Examples: Percolate, News.me, Counterparties, Flipboard, Zite
3. Rent, don’t own
Today we can get more entertainment for less. The average Netflix user spends over 11 hours per month watching movies. Digital has changed our sense of ownership and the behavior of renting is extending into categories beyond media and car rental where we realize that our use for certain products is limited and therefore do not warrant a purchase – think of infant clothes or art for home or office interiors.
Examples: Plumgear.com, Artsicle.com
4. Seamless transactions
We’re always demanding that our processes become more efficient, quicker and safer, especially when it comes to our bank account. We now carry at least one screen with us at all times. Forty percent of US consumers own a Smartphone, which has becomes so much more than a phone. Transactions are quickly becoming fully integrated with our screens in multiple ways, from paying with our phones to executing financial transactions. Expect to see additional shifts in how we conduct our banking and financial matters.

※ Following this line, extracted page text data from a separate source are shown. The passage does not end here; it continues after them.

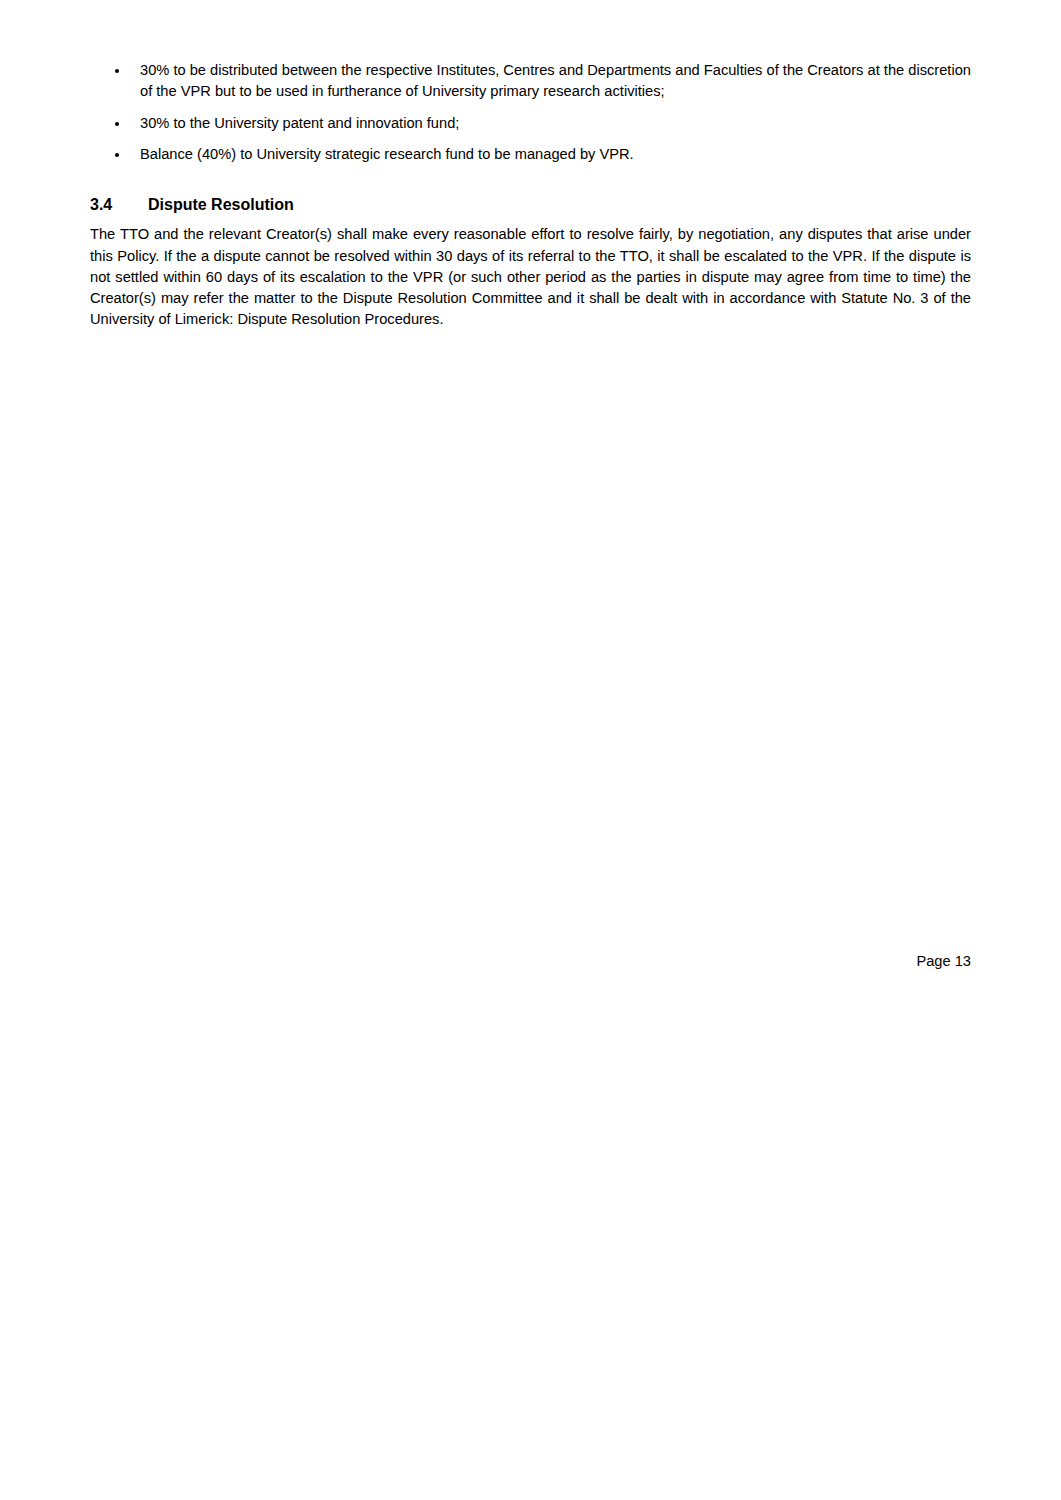30% to be distributed between the respective Institutes, Centres and Departments and Faculties of the Creators at the discretion of the VPR but to be used in furtherance of University primary research activities;
30% to the University patent and innovation fund;
Balance (40%) to University strategic research fund to be managed by VPR.
3.4 Dispute Resolution
The TTO and the relevant Creator(s) shall make every reasonable effort to resolve fairly, by negotiation, any disputes that arise under this Policy. If the a dispute cannot be resolved within 30 days of its referral to the TTO, it shall be escalated to the VPR. If the dispute is not settled within 60 days of its escalation to the VPR (or such other period as the parties in dispute may agree from time to time) the Creator(s) may refer the matter to the Dispute Resolution Committee and it shall be dealt with in accordance with Statute No. 3 of the University of Limerick: Dispute Resolution Procedures.
Page 13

Examples: Bitcoins, Google Wallet, Monitise, Square Card, Facebook Credits
5. Home, body, web
Technology is fast reaching a tipping point where it is both sufficiently small and affordable (well,…almost) to allow us to monitor our bodies and adapt to our environment automatically. In San Francisco, over 1700 members of “Quantified Self,” a MeetUp group focused on personal measurement – whether through geotracking, life-logging or personal DNA sequencing. Our interest in leading healthier lifestyles, and automating the process through technology and sharing our results and experience, is increasing dramatically. NikePlus was only the beginning.
Examples: Nest.com, Jawbone Up
6. Ubiquitous accessibility
Moore’s Law predicts that data storage capabilities double every two years, so our demand for data and data accessibility is huge. With the cloud, physical storage space is becoming obsolete. We access data from multiple devices, whether at home or on the go. Not long ago we stored our digital files locally, but the development of the cloud allows us to store larger amounts online. This is a storage solution that will become more prevalent as companies allow cloud access and service offerings drop in price.
Examples: Bitcasa, DropBox, Google Docs, Instapaper, iCloud, SkyDrive
7. The reliable subscription
We are creatures of habit and we want availability of the products we love in our busy lifestyle. In the past decades we have become an increasingly time-starved society, limiting our availability to maintain our routines. Subscription services are making a comeback and allowing us the reliability of indulging in our favorite habits.
Examples: ManPacks, PlaneRed, Lollihop, Memberly
8. Short-term nostalgic obsessions
Nostalgia has always been integral to our culture, but being able to catalog everything we do, everywhere we go, whom we see and where we travel has created a new obsession with the recent past. We like to analyze our recent life through check-ins and status updates and to enhance our tactile experiences by bringing digital things to life. As we become more immersed in digital objects, our desire to revisit the not-so- recent past will increase.
Examples: Little printer, Instaprint, FoursquareAnd7YearsAgo
9. Location-based discovery
Seeing the same place through someone else’s perspective enriches it with new meaning. We want to discover and share the hidden gems around us. Interactive websites and mobile social apps are helping us make creative archives on locations. We catalogue these discoveries and geo-tag them to participate in an evolving public portrait of a place, creating a collective multimedia experience.
Examples: MyBlockNYC, Trover, Foursquare Radar, Google Maps, Tour Wrist
10. Control over data
Data has become an intricate part of our lives. We’re now able to quantify all our digital actions and more services catering to specialized activities have emerged, from tracking our web history to monitoring a car’s fuel consumption every inch of travel. We are becoming aware of the value of the data we share online, and may start making decisions differently – perhaps, charging for access to our data.